Other than that, she hasn't broken any barriers except the color line in her unelected office. Maybe that's enough. Some say she's savvy to skip a huge policy goal, as Hillary Clinton devoted herself to health care reform, which ultimately went under.

(Chelsea Clinton's Sidwell Friends School nurse was reportedly told to call her father if she was sick; her mother was too busy.)

Mrs. Obama designated herself "Mom-in-Chief," which is a bit disappointing and simple, considering her household help. In playing her role on a public stage, she selected military families and childhood obesity, along with a vegetable garden, as causes to champion. Nobody can argue with those bland choices. Safe as they are, they don't really sing to us of her character. Or do they? Is she keeping it real as a stay-at-home mom writ large?

Frankly, I had higher hopes and expectations for this bright flower of Chicago's South Side. I say that as a true believer when the Obamas first came to town. And I'm ready to break the silence from the same side of the political spectrum. We belong to the generation of American women for whom so many doors and opportunities opened when we were young. Just as her husband is our generation's first president, born the year John F. Kennedy was inaugurated in 1961, she's our first First Lady.

Like President Obama, Michelle Robinson took an amazing voyage growing up: in her case, from the South Side to Princeton University and onto Harvard Law School. Yet she hasn't breathed a word about her odyssey or obstacles overcame along the way. Her husband Barack wrote a dreamy memoir about his coming-of-age journey. Michelle may be more hard-headed. A public figure, yes, but it's not the life she chose.

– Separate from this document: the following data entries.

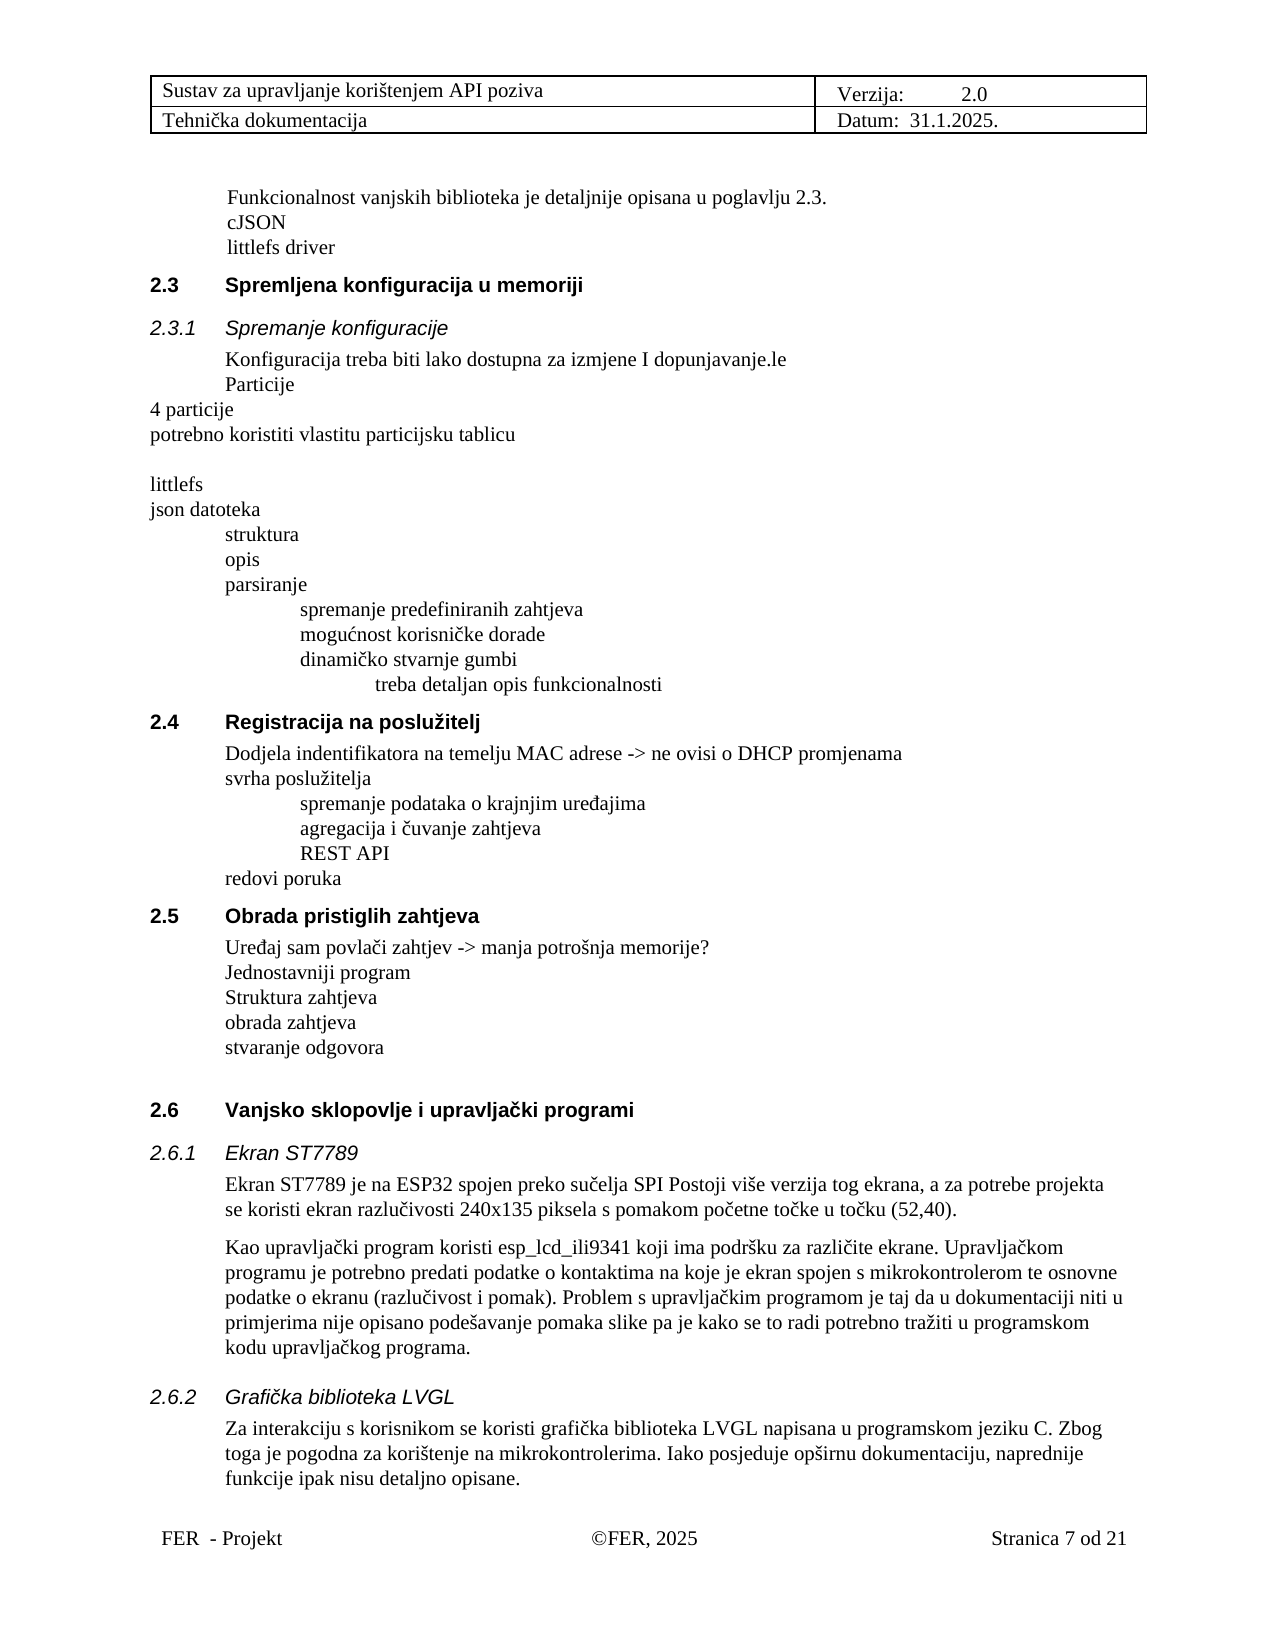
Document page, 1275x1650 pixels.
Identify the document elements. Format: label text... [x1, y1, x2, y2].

text redovi poruka [150, 865, 1125, 890]
subtitle Spremanje konfiguracije [150, 315, 1125, 340]
text Uređaj sam povlači zahtjev -> manja potrošnja memorije? [150, 934, 1125, 959]
text stvaranje odgovora [150, 1034, 1125, 1059]
text Ekran ST7789 je na ESP32 spojen preko sučelja SPI Postoji više verzija tog ekrana, a za potrebe projekta se koristi ekran razlučivosti 240x135 piksela s pomakom početne točke u točku (52,40). [225, 1171, 1125, 1221]
text struktura [150, 521, 1125, 546]
subtitle Spremljena konfiguracija u memoriji [150, 271, 1125, 296]
text potrebno koristiti vlastitu particijsku tablicu [150, 421, 1125, 446]
text Particije [150, 371, 1125, 396]
text Jednostavniji program [150, 959, 1125, 984]
text Kao upravljački program koristi esp_lcd_ili9341 koji ima podršku za različite ekrane. Upravljačkom programu je potrebno predati podatke o kontaktima na koje je ekran spojen s mikrokontrolerom te osnovne podatke o ekranu (razlučivost i pomak). Problem s upravljačkim programom je taj da u dokumentaciji niti u primjerima nije opisano podešavanje pomaka slike pa je kako se to radi potrebno tražiti u programskom kodu upravljačkog programa. [225, 1234, 1125, 1359]
text littlefs [150, 471, 1125, 496]
text 4 particije [150, 396, 1125, 421]
text spremanje podataka o krajnjim uređajima [150, 790, 1125, 815]
text treba detaljan opis funkcionalnosti [150, 671, 1125, 696]
subtitle Grafička biblioteka LVGL [150, 1384, 1125, 1409]
text Dodjela indentifikatora na temelju MAC adrese -> ne ovisi o DHCP promjenama [150, 740, 1125, 765]
text svrha poslužitelja [150, 765, 1125, 790]
text littlefs driver [227, 234, 1125, 259]
text Za interakciju s korisnikom se koristi grafička biblioteka LVGL napisana u programskom jeziku C. Zbog toga je pogodna za korištenje na mikrokontrolerima. Iako posjeduje opširnu dokumentaciju, naprednije funkcije ipak nisu detaljno opisane. [225, 1415, 1125, 1490]
text parsiranje [150, 571, 1125, 596]
text mogućnost korisničke dorade [150, 621, 1125, 646]
text REST API [150, 840, 1125, 865]
subtitle Ekran ST7789 [150, 1140, 1125, 1165]
text dinamičko stvarnje gumbi [150, 646, 1125, 671]
text json datoteka [150, 496, 1125, 521]
text cJSON [227, 209, 1125, 234]
text opis [150, 546, 1125, 571]
text Struktura zahtjeva [150, 984, 1125, 1009]
text obrada zahtjeva [150, 1009, 1125, 1034]
text Funkcionalnost vanjskih biblioteka je detaljnije opisana u poglavlju 2.3. [227, 184, 1125, 209]
text Konfiguracija treba biti lako dostupna za izmjene I dopunjavanje.le [150, 346, 1125, 371]
subtitle Obrada pristiglih zahtjeva [150, 903, 1125, 928]
text spremanje predefiniranih zahtjeva [150, 596, 1125, 621]
subtitle Vanjsko sklopovlje i upravljački programi [150, 1096, 1125, 1121]
text agregacija i čuvanje zahtjeva [150, 815, 1125, 840]
subtitle Registracija na poslužitelj [150, 709, 1125, 734]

Jacqueline Kennedy embraced the arts and the White House restoration as her projects; Lady Bird Johnson led a charge for outdoor beautification; and Laura Bush founded the national book festival. These causes were all reflections of them, authentically close to their hearts and talents. Betty Ford was disarmingly open about seeking help for depression and alcoholism, born of her own experience.

Let me suggest a meaningful national conversation Mrs. Obama could convene. The discovery that she's descended from South Carolina slaves: what a dialogue for 150 years since the Civil War. But she stayed silent on that heritage, too.

Mrs. Obama's decision not to pursue her profession or a policy goal may reflect a wider retreat by the generation that inherited the gains our mothers gave us. Our privileged set has done little to advance the state of play, which is why Sheryl Sandberg's "Lean In" hit the ground like a revolutionary manifesto. Let's hear more on Mrs. Obama's workplace experience. After all, the Obamas met when she was his supervisor one summer at a posh Chicago law firm.

If she shared more freely, telling her story, how much more inspirational she'd be.